Phase Diagrams of Alloys and Their Hydrides via On-Lattice Graph Neural Networks and Limited Training Data.

Autor: Witman MD; Sandia National Laboratories, Livermore, California 94551-0969, United States., Bartelt NC; Sandia National Laboratories, Livermore, California 94551-0969, United States., Ling S; Advanced Materials Research Group, Faculty of Engineering, University of Nottingham, University Park, Nottingham NG7 2RD, U.K., Guan PW; Sandia National Laboratories, Livermore, California 94551-0969, United States., Way L; Sandia National Laboratories, Livermore, California 94551-0969, United States., Allendorf MD; Sandia National Laboratories, Livermore, California 94551-0969, United States., Stavila V; Sandia National Laboratories, Livermore, California 94551-0969, United States.
Jazyk: angličtina
Zdroj: The journal of physical chemistry letters [J Phys Chem Lett] 2024 Feb 08; Vol. 15 (5), pp. 1500-1506. Date of Electronic Publication: 2024 Feb 01.
DOI: 10.1021/acs.jpclett.3c03369
Abstrakt: Efficient prediction of sampling-intensive thermodynamic properties is needed to evaluate material performance and permit high-throughput materials modeling for a diverse array of technology applications. To alleviate the prohibitive computational expense of high-throughput configurational sampling with density functional theory (DFT), surrogate modeling strategies like cluster expansion are many orders of magnitude more efficient but can be difficult to construct in systems with high compositional complexity.
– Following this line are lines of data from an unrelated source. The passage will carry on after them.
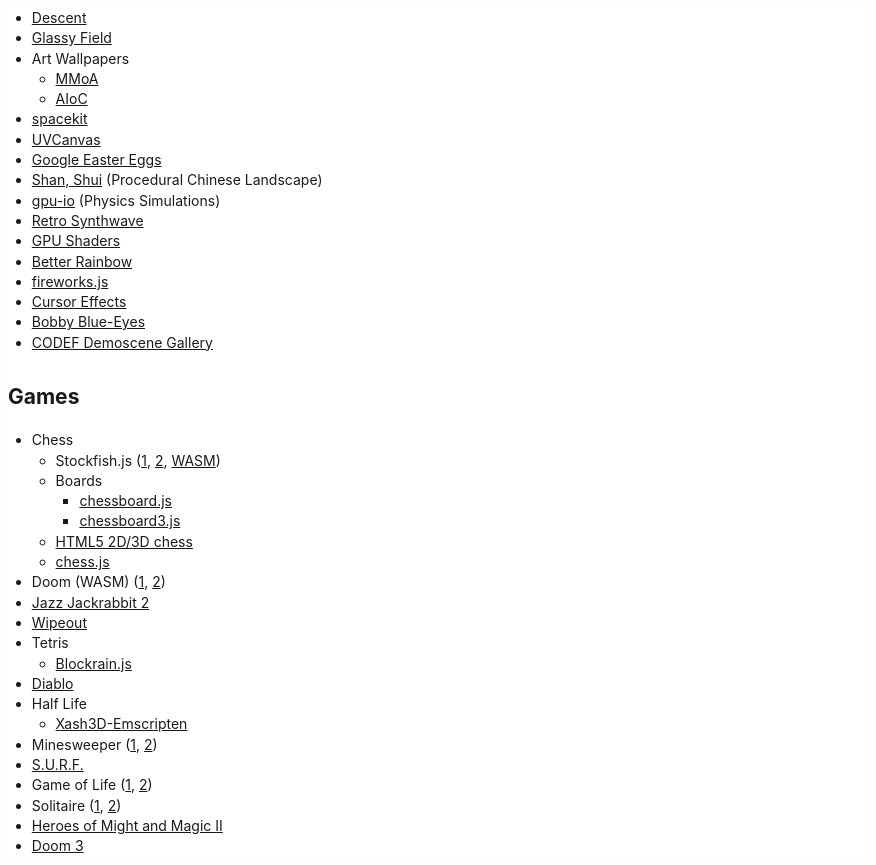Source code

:   - [Descent](https://www.shadertoy.com/view/wdfGW4)
  - [Glassy Field](https://www.shadertoy.com/view/4ttGDH)
- Art Wallpapers
  - [MMoA](https://metmuseum.github.io/)
  - [AIoC](https://api.artic.edu/docs/)
- [spacekit](https://github.com/typpo/spacekit)
- [UVCanvas](https://github.com/latentcat/uvcanvas)
- [Google Easter Eggs](https://elgoog.im/)
- [Shan, Shui](https://github.com/LingDong-/shan-shui-inf) (Procedural Chinese Landscape)
- [gpu-io](https://github.com/amandaghassaei/gpu-io) (Physics Simulations)
- [Retro Synthwave](https://github.com/victorqribeiro/retroSynthwave)
- [GPU Shaders](https://www.kevs3d.co.uk/dev/shaders/)
- [Better Rainbow](https://krazydad.com/tutorials/makecolors.php)
- [fireworks.js](https://github.com/crashmax-dev/fireworks-js)
- [Cursor Effects](https://tholman.com/cursor-effects/)
- [Bobby Blue-Eyes](https://www.derschmale.com/lab/doodles/blueeyes/build/)
- [CODEF Demoscene Gallery](https://www.wab.com/)

## Games

- Chess
  - Stockfish.js ([1](https://github.com/nmrugg/stockfish.js), [2](https://github.com/lichess-org/stockfish.js), [WASM](https://github.com/lichess-org/stockfish.wasm))
  - Boards
    - [chessboard.js](https://chessboardjs.com/)
    - [chessboard3.js](https://jtiscione.github.io/chessboard3js/index.html)
  - [HTML5 2D/3D chess](https://sourceforge.net/projects/htmlchess/)
  - [chess.js](https://github.com/jhlywa/chess.js/)
- Doom (WASM) ([1](https://github.com/cloudflare/doom-wasm), [2](https://github.com/lazarv/wasm-doom))
- [Jazz Jackrabbit 2](https://deat.tk/jazz2/)
- [Wipeout](https://github.com/phoboslab/wipeout-rewrite)
- Tetris
  - [Blockrain.js](https://github.com/Aerolab/blockrain.js)
- [Diablo](https://d07riv.github.io/diabloweb/)
- Half Life
  - [Xash3D-Emscripten](https://github.com/btarg/Xash3D-Emscripten)
- Minesweeper ([1](https://github.com/ziebelje/minesweeper), [2](https://github.com/ShizukuIchi/minesweeper))
- [S.U.R.F.](https://github.com/jackbuehner/MicrosoftEdge-S.U.R.F.)
- Game of Life ([1](https://github.com/rustwasm/wasm_game_of_life), [2](https://github.com/skeeto/webgl-game-of-life/))
- Solitaire ([1](https://github.com/rjanjic/js-solitaire), [2](https://github.com/1j01/98/tree/master/programs/js-solitaire))
- [Heroes of Might and Magic II](https://github.com/ihhub/fheroes2)
- [Doom 3](https://wasm.continuation-labs.com/d3demo/)
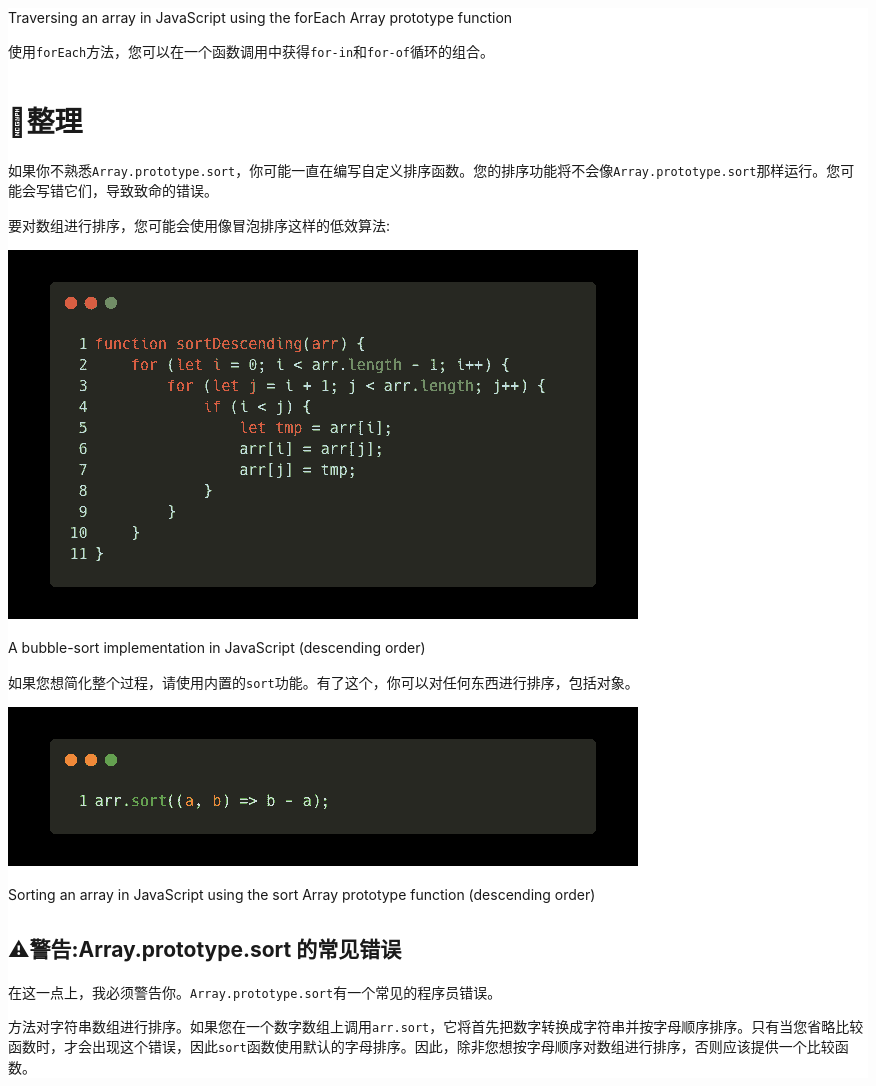 Traversing an array in JavaScript using the forEach Array prototype function

使用`forEach`方法，您可以在一个函数调用中获得`for-in`和`for-of`循环的组合。

# 🔀整理

如果你不熟悉`Array.prototype.sort`，你可能一直在编写自定义排序函数。您的排序功能将不会像`Array.prototype.sort`那样运行。您可能会写错它们，导致致命的错误。

要对数组进行排序，您可能会使用像冒泡排序这样的低效算法:

![](img/37cd9a47ee642f443302efcd045066f1.png)

A bubble-sort implementation in JavaScript (descending order)

如果您想简化整个过程，请使用内置的`sort`功能。有了这个，你可以对任何东西进行排序，包括对象。

![](img/e547151d22cb2030cb95a6cc23bd3215.png)

Sorting an array in JavaScript using the sort Array prototype function (descending order)

## ⚠️警告:Array.prototype.sort 的常见错误

在这一点上，我必须警告你。`Array.prototype.sort`有一个常见的程序员错误。

方法对字符串数组进行排序。如果您在一个数字数组上调用`arr.sort`，它将首先把数字转换成字符串并按字母顺序排序。只有当您省略比较函数时，才会出现这个错误，因此`sort`函数使用默认的字母排序。因此，除非您想按字母顺序对数组进行排序，否则应该提供一个比较函数。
We therefore employ minimal-complexity graph neural network models that accurately predict and can even extrapolate to out-of-train distribution formation energies of DFT-relaxed structures from an ideal (unrelaxed) crystallographic representation. This enables the large-scale sampling necessary for various thermodynamic property predictions that may otherwise be intractable and can be achieved with small training data sets. Two exemplars, optimizing the thermodynamic stability of low-density high-entropy alloys and modulating the plateau pressure of hydrogen in metal alloys, demonstrate the power of this approach, which can be extended to a variety of materials discovery and modeling problems.